Trabants, Italians and DDR-Day One & Two

Arriving after a 14 hour drive we were greeted by a leather clad Dominico-an Italian from the mountains in the middle of Italy, but now living in Colonge.  He told me immediately that I had not answered to his facebook greeting because I'd seen his photo and thought "$%!* off"! Surprised, since I had replied with great curteousy, I realised very quickly here was someone who was used to the rougher side of life and expected that on a daily basis.  I was told later over wine, pasta and southern Italian songs about his bar that was right next to a nunnery that were fortunate enough to have a wild risqué display every evening on their security cameras.  Even later in the artsy Kreuzberg district, I was told about an insident outside the Colonge embassy not too long ago. Beginning to realise why this man is an essential componant in the making of this DDR documentary, I saw how reactionary people can get once placed so near to such tight control--of any kind, be it religious, state or domestic.

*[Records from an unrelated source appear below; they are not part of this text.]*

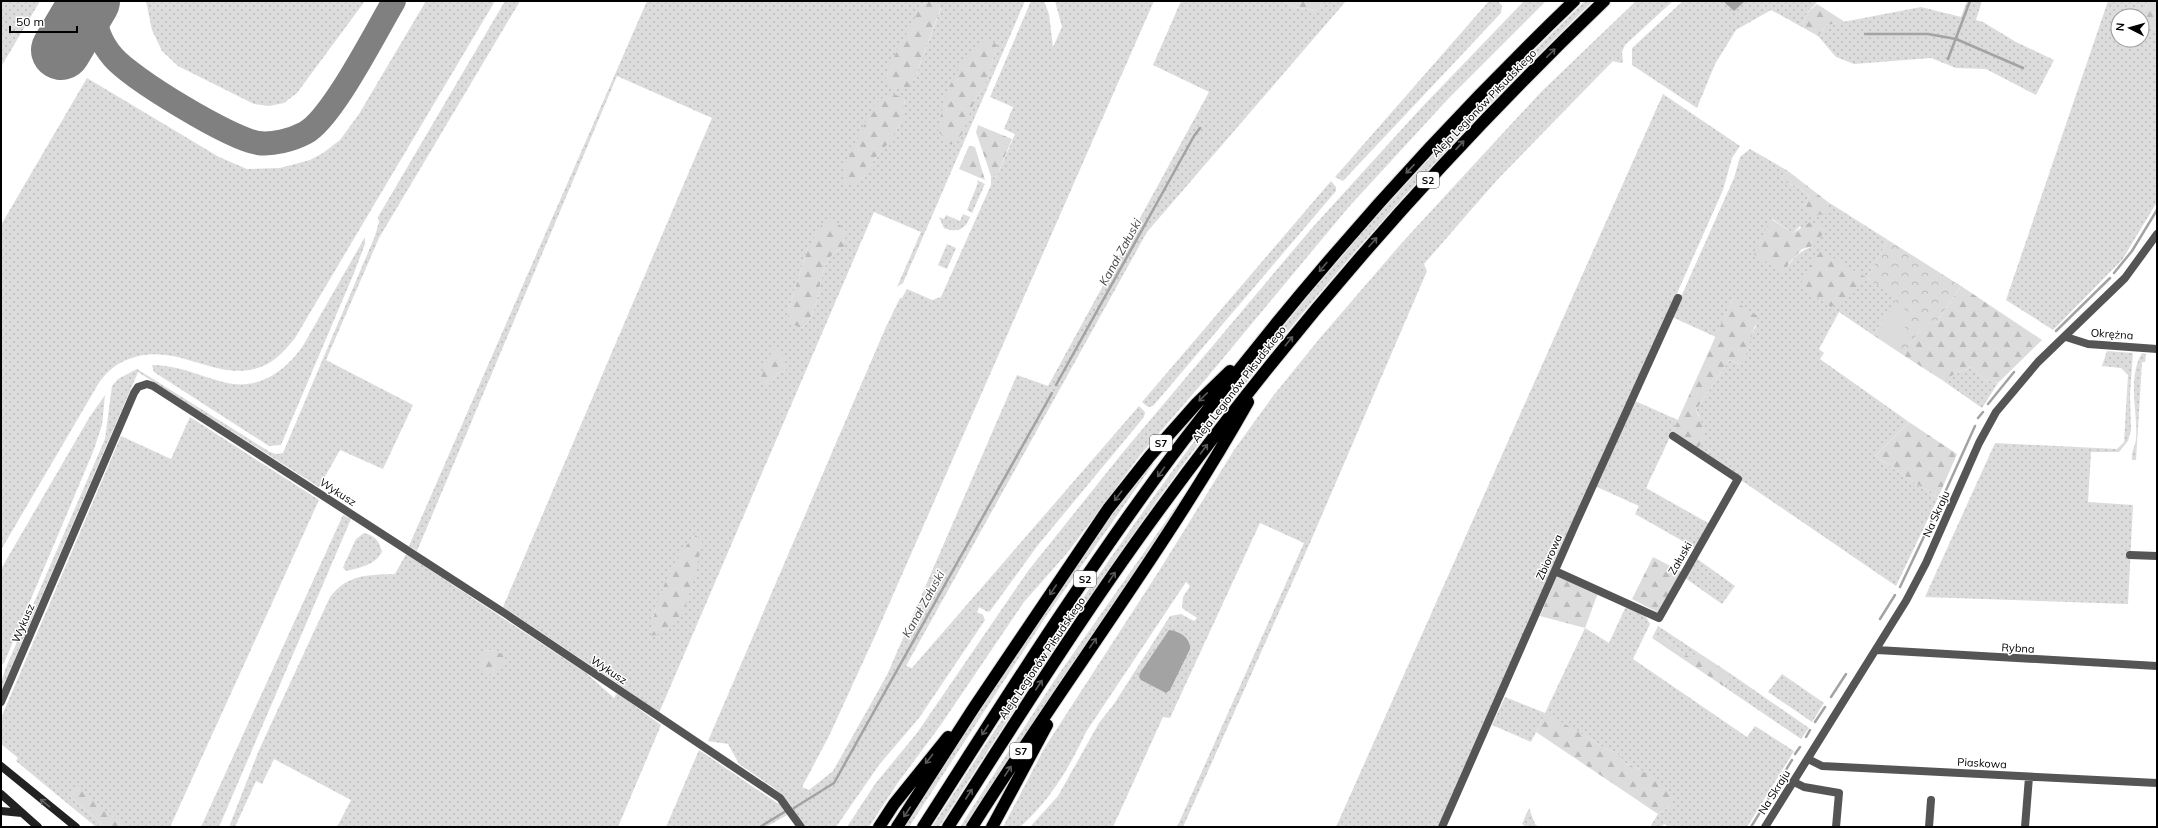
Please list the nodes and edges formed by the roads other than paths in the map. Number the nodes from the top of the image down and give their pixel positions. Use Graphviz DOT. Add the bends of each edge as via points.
graph roads {
  1 [pos="1574,1"];
  2 [pos="1604,1"];
  3 [pos="2157,234"];
  4 [pos="1678,298"];
  5 [pos="2066,338"];
  6 [pos="1261,341"];
  7 [pos="2157,349"];
  8 [pos="1265,372"];
  9 [pos="1673,436"];
  10 [pos="2130,554"];
  11 [pos="2157,556"];
  12 [pos="1555,571"];
  13 [pos="1877,650"];
  14 [pos="2157,666"];
  15 [pos="1071,675"];
  16 [pos="1,702"];
  17 [pos="973,709"];
  18 [pos="1808,759"];
  19 [pos="1,766"];
  20 [pos="2029,777"];
  21 [pos="1794,782"];
  22 [pos="2157,783"];
  23 [pos="1,794"];
  24 [pos="1931,800"];
  25 [pos="1,811"];
  26 [pos="22,814"];
  27 [pos="38,827"];
  28 [pos="76,827"];
  29 [pos="801,827"];
  30 [pos="879,827"];
  31 [pos="897,827"];
  32 [pos="923,827"];
  33 [pos="948,827"];
  34 [pos="972,827"];
  35 [pos="992,827"];
  36 [pos="1442,827"];
  37 [pos="1765,827"];
  38 [pos="1836,827"];
  39 [pos="1929,827"];
  40 [pos="2025,827"];
  1 -- 6 [label="highway, Aleja Legionów Piłsudskiego / S2, one-way" via="1470,105 1366,216"];
  8 -- 2 [label="highway, Aleja Legionów Piłsudskiego / S2, one-way" via="1354,263 1435,172 1488,115"];
  3 -- 5 [label="street, Na Skraju" via="2124,278"];
  4 -- 12 [label="street, Zbiorowa"];
  5 -- 7 [label="street, Okrężna" via="2088,344"];
  5 -- 13 [label="street, Na Skraju" via="2038,362 1993,417 1923,570"];
  6 -- 17 [label="highway, S7, one-way" via="1197,403 1129,481"];
  6 -- 32 [label="highway, Aleja Legionów Piłsudskiego / S2, one-way" via="1182,442 1098,561"];
  15 -- 8 [label="highway, S7, one-way" via="1192,498"];
  33 -- 8 [label="highway, Aleja Legionów Piłsudskiego / S2, one-way" via="1052,665 1115,573 1196,459"];
  9 -- 12 [label="street, Załuski" via="1738,479 1659,618"];
  10 -- 11 [label="street"];
  12 -- 36 [label="street, Zbiorowa"];
  13 -- 14 [label="street, Rybna"];
  13 -- 18 [label="street, Na Skraju"];
  34 -- 15 [label="highway, S7, one-way"];
  15 -- 35 [label="highway"];
  16 -- 29 [label="street, Wykusz" via="134,393 138,387 147,384 179,402 484,599 780,798"];
  17 -- 30 [label="highway, one-way" via="934,752"];
  17 -- 31 [label="highway, S7, one-way"];
  18 -- 20 [label="street, Piaskowa" via="1822,766"];
  18 -- 21 [label="street, Na Skraju"];
  28 -- 19 [label="main road, one-way"];
  20 -- 22 [label="street, Piaskowa"];
  20 -- 40 [label="street"];
  21 -- 37 [label="street, Na Skraju"];
  21 -- 38 [label="street" via="1804,787 1839,793"];
  23 -- 26 [label="main road"];
  24 -- 39 [label="street"];
  25 -- 26 [label="main road"];
  26 -- 27 [label="main road"];
}
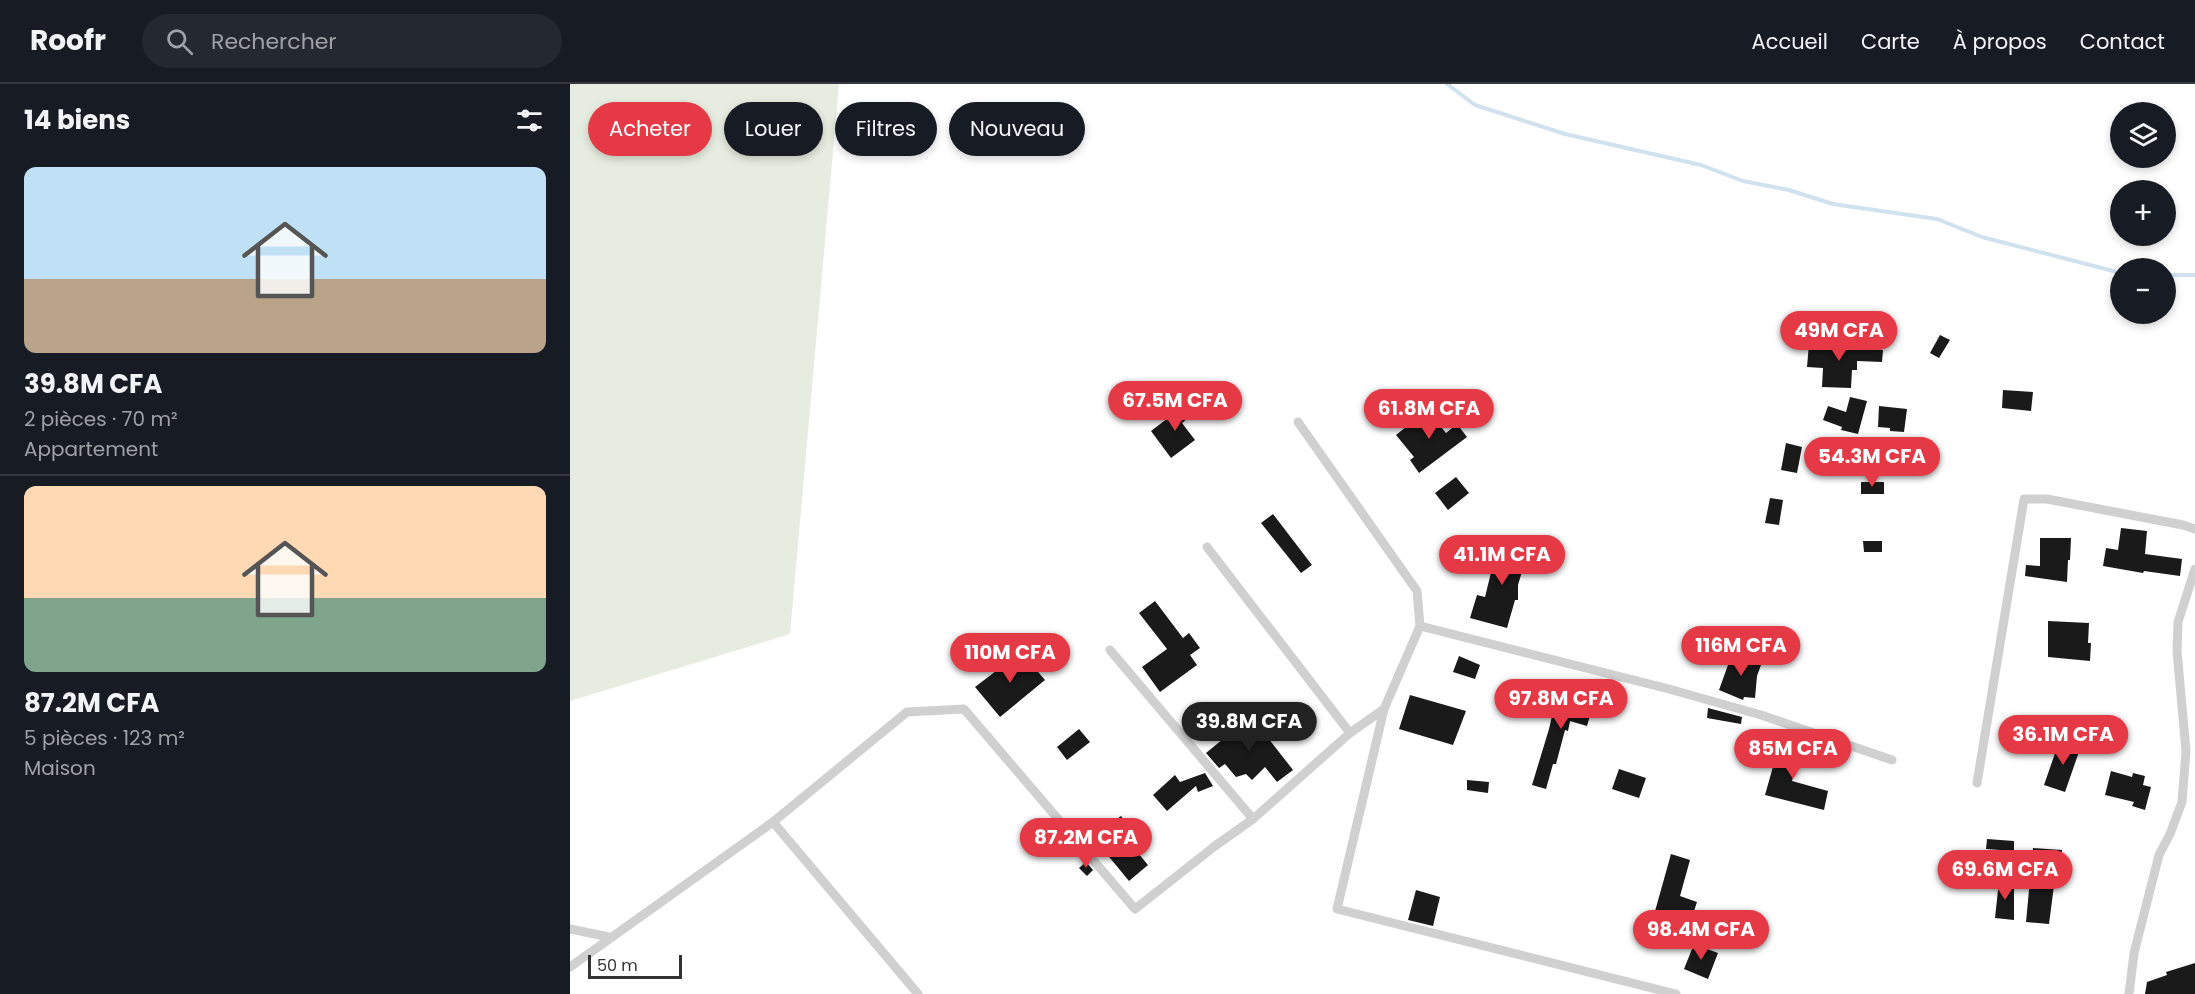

   On the way to Berlin we had stopped at the Deutsche grenze in the countryside.  Some of the iron curtain had remained in tact and had been preserved as an open air museum.  We walked inside the iron and concrete border to find pathways that were like those trapping an animal.  Many victims having successfully escaped over the first wall, were then faced with a fatal surprising and sometimes slow end.  Later the next day at the Mauer Denkmal Ruggero, my north Italian colleague who had already been shooting for a month in Berlin told me about the death of one victim who had been shot but not killed.  He would have lived if aid from either the west or east side had come.  Instead he lay trapped inbetween both sides in the grenze and bled to death.